Pourtant aucune doctrine n’a su, malgré cette faveur de l’universelle complaisance, ressaisir le sceptre des esprits, qui s’est échappé des mains impuissantes de l’ancien dogmatisme. Nous ne disons pas assez : aucune n’a réussi à renouer même entre un petit nombre d’intelligences ces liens d’une foi commune, qui constituent à proprement parler une école. Jamais l’armée des philosophes n’a compté plus de soldats, plus de volontaires : on y chercherait vainement un chef reconnu. Les œuvres distinguées ne manquent pas cependant à la philosophie de notre temps : et bien des noms consacrés par le succès mériteraient de grouper autour d’une même bannière les volontés individuelles, que leur isolement rend stériles. « Fechner et Lotze, Comte et Spencer, Dühring encore et Hartmann, » ne le cèdent ni en savoir ni en originalité à bon nombre de leurs devanciers. Mais le génie du temps se montre rebelle à toute autorité : personne ne consent à s’enrôler sous le drapeau d’un chef. On met tour à tour à contribution et les savants d’aujourd’hui et les penseurs d’autrefois ; on emprunte aux écoles les plus diverses les matériaux des constructions philosophiques, auxquelles se complaît la fantaisie individuelle. On essaye même de ranimer les pensées éteintes des vieux maîtres des premiers âges, d’un Héraclite et d’un Empédocle.
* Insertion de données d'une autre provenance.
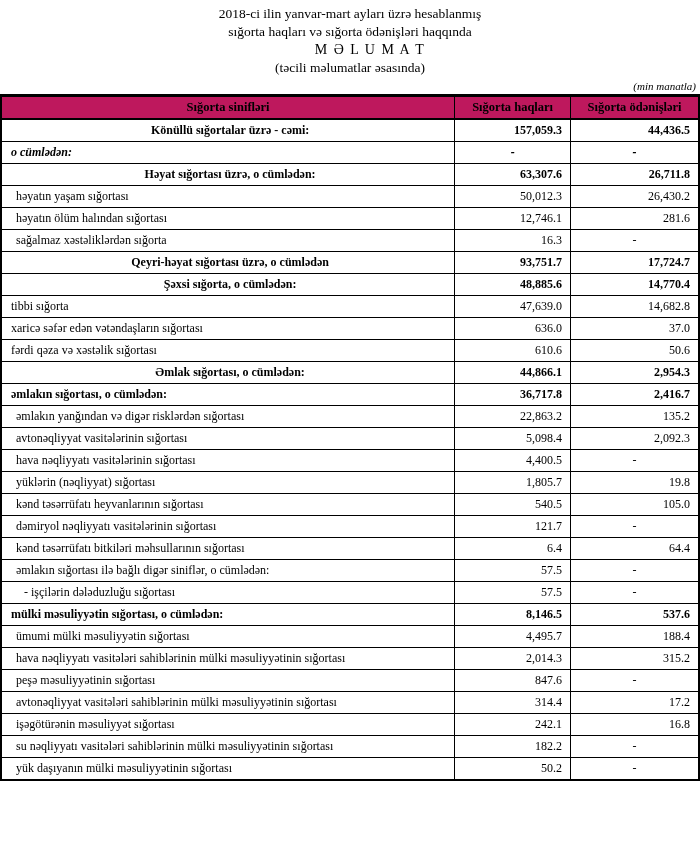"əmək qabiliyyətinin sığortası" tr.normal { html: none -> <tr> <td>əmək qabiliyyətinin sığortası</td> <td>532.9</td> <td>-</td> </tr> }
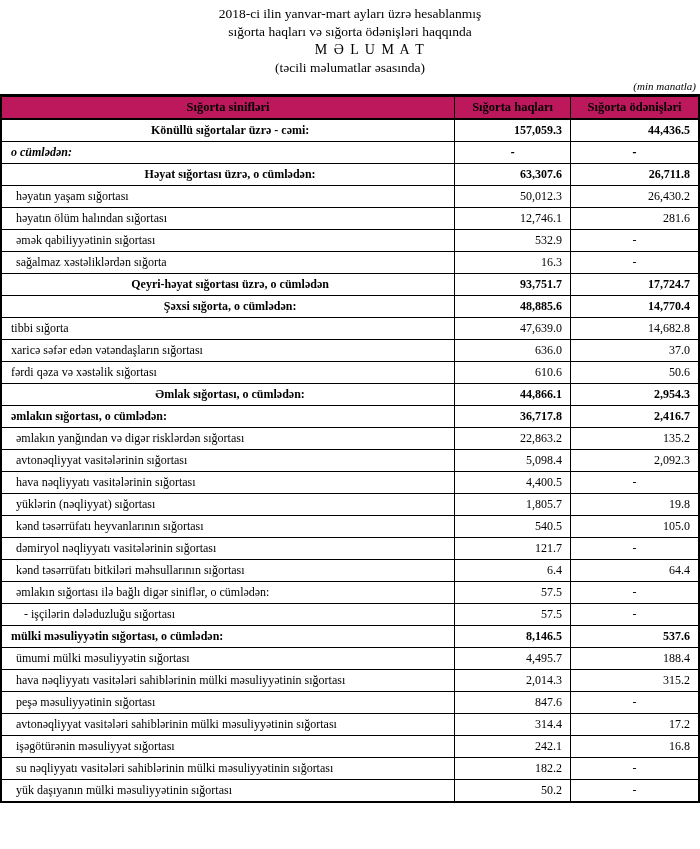"xaricə səfər edən vətəndaşların" tr.normal { html: <tr> <td>xaricə səfər edən vətəndaşların sığortası</td> <td>636.0</td> <td>37.0</td> </tr> -> none }
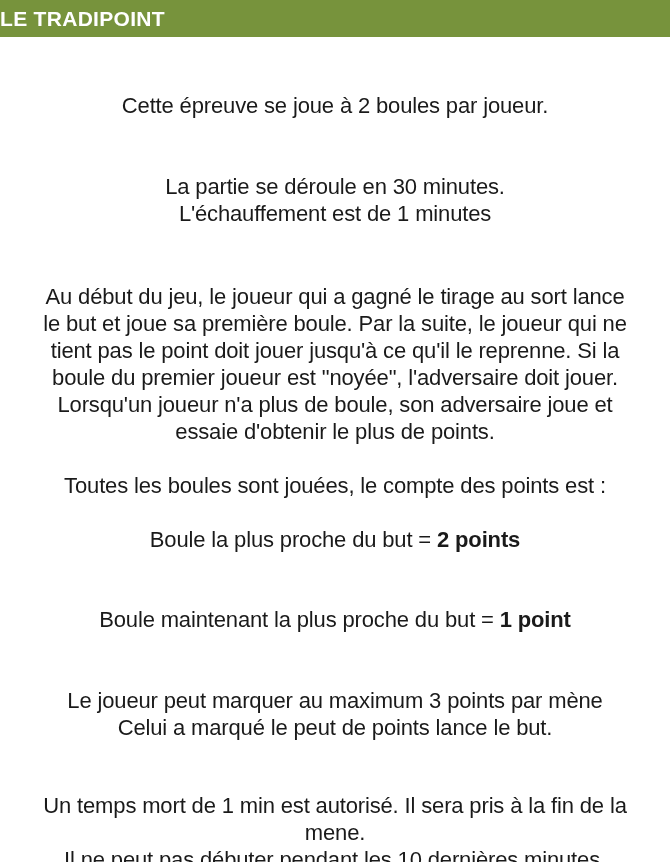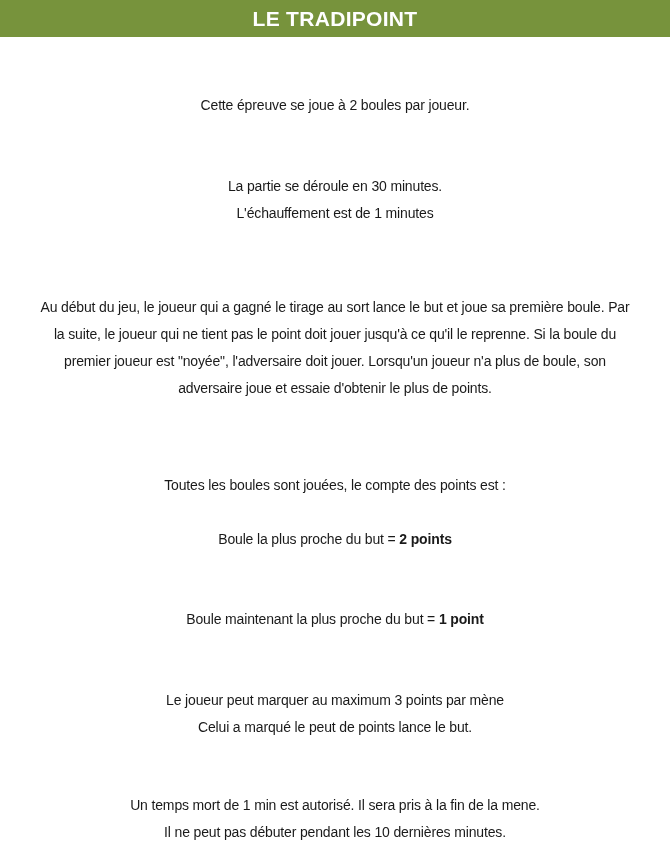"LE TRADIPOINT" .title-bar { justify-content: center -> none }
La diversité contradictoire de ces tentatives ne fait que plus clairement ressortir le besoin commun dont elles s’inspirent également, celui d’une alliance durable entre la science et la philosophie.

Il s’agit de rechercher les causes qui ont produit l’état des esprits que nous venons de caractériser brièvement. Mais auparavant essayons de bien définir la science et la philosophie. L’histoire de leurs démêlés passés et de leurs rapports actuels s’en éclairera d’une plus vive lumière.

Tous les faits qui se laissent ramener aux lois du mécanisme sont des faits scientifiques, à quelque degré de complication que la matière s’y présente. La science leur applique uniformément à tous son axiome incontesté de la constance de l’énergie et de la transformation des forces. On ne discute entre savants que sur la nature des forces élémentaires et de leurs lois, sur la préférence à donner à l’hypothèse des atomes ou à celle de la matière continue. La physique et la chimie étudient le jeu des forces élémentaires ; les autres sciences expliquent.